(Extracted data entries)
□ □ □

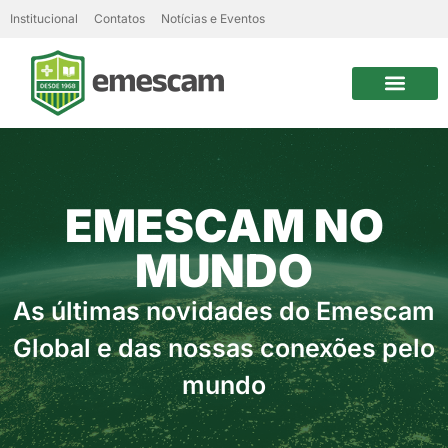
Institucional
Contatos
Notícias e Eventos
EMESCAM NO
MUNDO
As últimas novidades do Emescam
Global e das nossas conexões pelo
mundo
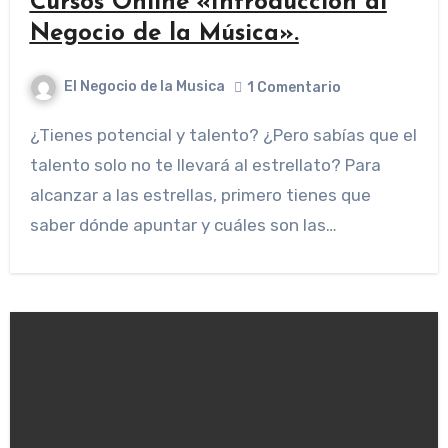
Cursos Online «Introducción al
Negocio de la Música».
El Negocio de la Musica
1 Comentario
¿Tienes potencial y talento? ¿Pero sabías que el
talento solo no te llevará al estrellato? Para
alcanzar a las estrellas, primero tienes que
saber dónde apuntar y cuáles son las…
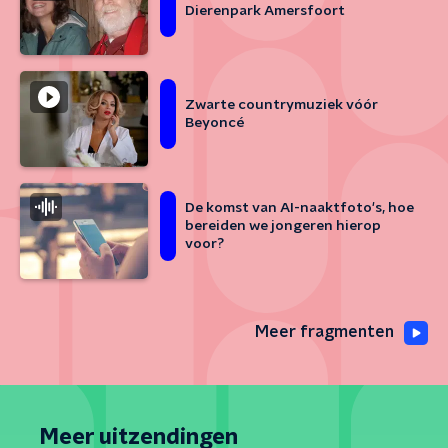
Dierenpark Amersfoort
Zwarte countrymuziek vóór
Beyoncé
De komst van AI-naaktfoto's, hoe
bereiden we jongeren hierop
voor?
Meer fragmenten
Meer uitzendingen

□ □ □

» **Directions for this task**
Rewrite the text of the records above, substituting "esfuerzo" for every "talento" and changing nothing else. Leave the pictures out of your answer.

» **Exercise solution**
Institucional
Contatos
Notícias e Eventos
EMESCAM NO
MUNDO
As últimas novidades do Emescam
Global e das nossas conexões pelo
mundo
Cursos Online «Introducción al
Negocio de la Música».
El Negocio de la Musica
1 Comentario
¿Tienes potencial y esfuerzo? ¿Pero sabías que el
esfuerzo solo no te llevará al estrellato? Para
alcanzar a las estrellas, primero tienes que
saber dónde apuntar y cuáles son las…
Dierenpark Amersfoort
Zwarte countrymuziek vóór
Beyoncé
De komst van AI-naaktfoto's, hoe
bereiden we jongeren hierop
voor?
Meer fragmenten
Meer uitzendingen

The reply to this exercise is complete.